Правильно и своевременно отдал приказание: на черной воде бронекатер сейчас почти невидим.
А берег, припорошенный снегом, угрожающе близок. Единственное, что несколько успокаивает, — вроде бы наши здесь оборону держат.
Лейтенант Манечкин вглядывался в береговую черту, чтобы развеять последние свои сомнения. А течение знай себе несло бронекатер, несло. К песчаной отмели, на которой чернел остов сгоревшей там баржи-нефтянки. Около него Волга уже нагромоздила льдин. Хотя, пожалуй, это даже лучше, что течение прибьет бронекатер ко льду, а не к песчаной отмели: в этом случае под днищем обязательно должен будет остаться запас глубины. Мороз, если к утру наберет силу, может сковать с тем льдом? Правильно, может. А кранцы у нас на что? Мы их проложим между бортом катера и льдиной — вот и весь сказ. В самом худшем варианте, если уж очень мороз рассвирепеет, оставим ему кранцы, а сами убежим.

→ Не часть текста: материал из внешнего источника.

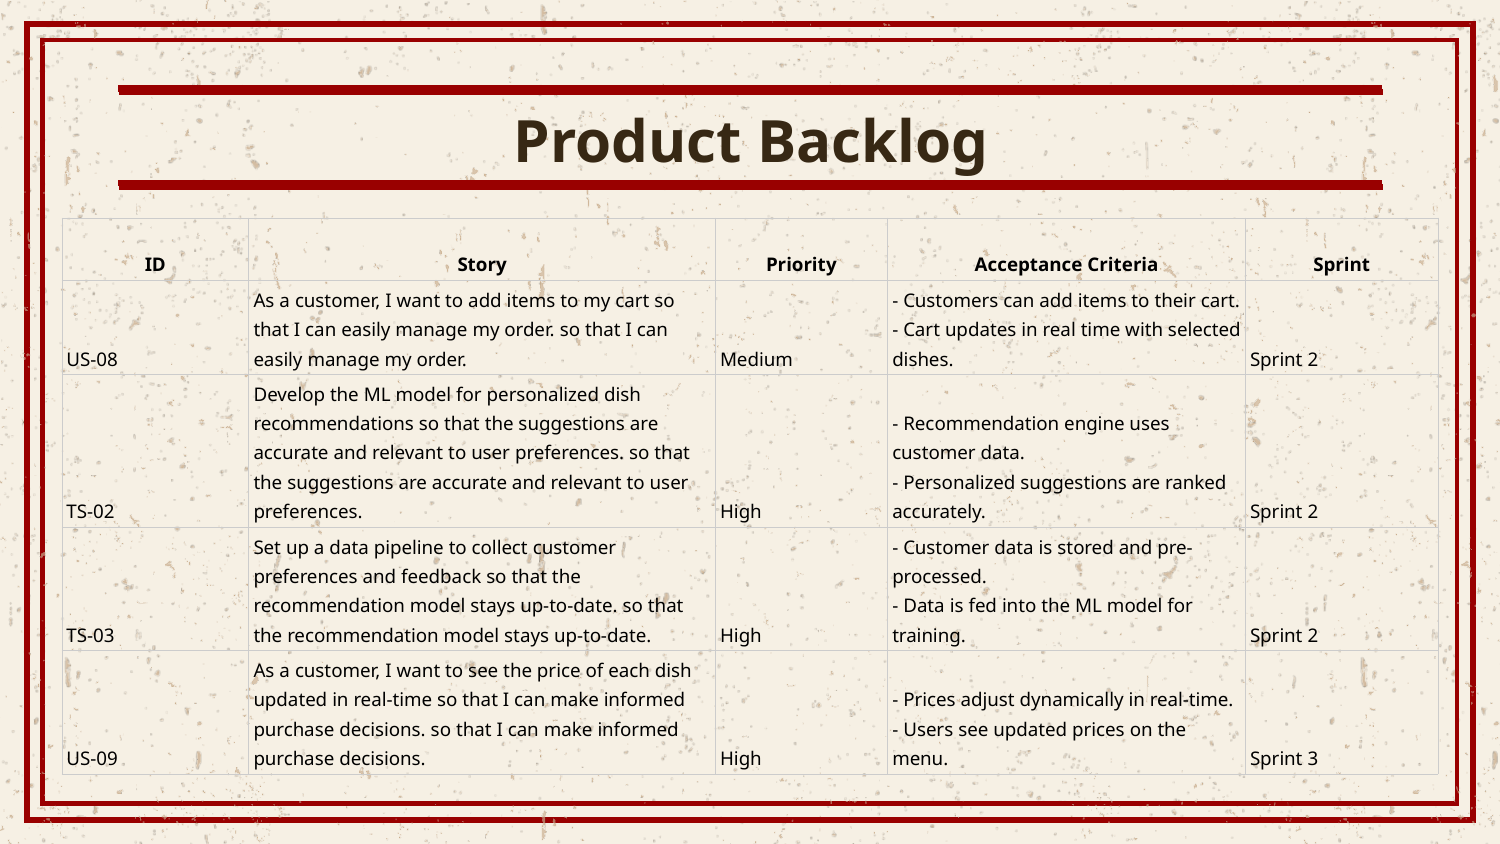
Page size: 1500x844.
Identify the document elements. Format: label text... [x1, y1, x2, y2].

table_cell Sprint 2 [1246, 375, 1438, 527]
table_header Priority [716, 219, 887, 280]
table_cell Sprint 2 [1246, 528, 1438, 650]
table_cell - Customers can add items to their cart. - Cart updates in real time with selected dishes. [888, 281, 1245, 374]
table_cell As a customer, I want to add items to my cart so that I can easily manage my order. so that I can easily manage my order. [249, 281, 715, 374]
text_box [118, 91, 1384, 187]
table_cell Set up a data pipeline to collect customer preferences and feedback so that the recommendation model stays up-to-date. so that the recommendation model stays up-to-date. [249, 528, 715, 650]
table_cell High [716, 528, 887, 650]
table_cell - Prices adjust dynamically in real-time. - Users see updated prices on the menu. [888, 651, 1245, 774]
table_cell Develop the ML model for personalized dish recommendations so that the suggestions are accurate and relevant to user preferences. so that the suggestions are accurate and relevant to user preferences. [249, 375, 715, 527]
table_header Story [249, 219, 715, 280]
table_cell - Customer data is stored and pre-processed. - Data is fed into the ML model for training. [888, 528, 1245, 650]
table_header ID [63, 219, 248, 280]
table_cell US-09 [63, 651, 248, 774]
table_cell TS-02 [63, 375, 248, 527]
table_cell As a customer, I want to see the price of each dish updated in real-time so that I can make informed purchase decisions. so that I can make informed purchase decisions. [249, 651, 715, 774]
table_cell Sprint 3 [1246, 651, 1438, 774]
table_cell Sprint 2 [1246, 281, 1438, 374]
table_cell Medium [716, 281, 887, 374]
table_cell US-08 [63, 281, 248, 374]
table_cell High [716, 651, 887, 774]
table_cell High [716, 375, 887, 527]
table_header Acceptance Criteria [888, 219, 1245, 280]
table_cell TS-03 [63, 528, 248, 650]
table_header Sprint [1246, 219, 1438, 280]
table_cell - Recommendation engine uses customer data. - Personalized suggestions are ranked accurately. [888, 375, 1245, 527]
picture [1, 1, 1500, 844]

Подумал так лейтенант Манечкин и поэтому, едва коснулись бортом льдины, сказал Ганюшкину:
— Вывали кранцы с левого борта и швартуйся. Так, чтобы в любой момент убежать можно было.
Скомандовал и проследил, чтобы Ганюшкин не забыл вывалить кранцы — две старые автопокрышки.
До берега — метров сто. До фашистов — около трехсот, Не больше. Заметят фашисты катер или нет? Если заметят…
В рубку входит Дронов и говорит:
— Поврежден мотор. Но будет исправен. А вот когда…
Чувствуется, ему хочется поговорить, может быть, поплакаться на свою судьбу-злодейку, но лейтенант настроен решительно, можно сказать — агрессивно, он отрывисто бросает:
— Пусть радист отстучит, где мы и что с нами.
Внешне чрезвычайно спокоен был лейтенант Манечкин, хотя, кажется, в любой жилочке его тела пульсируют вопросы. Самые различные, но все так или иначе касающиеся одного: что надо сделать, чтобы фашисты не обнаружили катер, не расстреляли, не утопили его?
И еще подумалось: просто прекрасно, что сейчас нет на катере ни одного солдата-десантника, что впервые за всю Сталинградскую битву он сегодня обязан доставить в город только боезапас и продовольствие.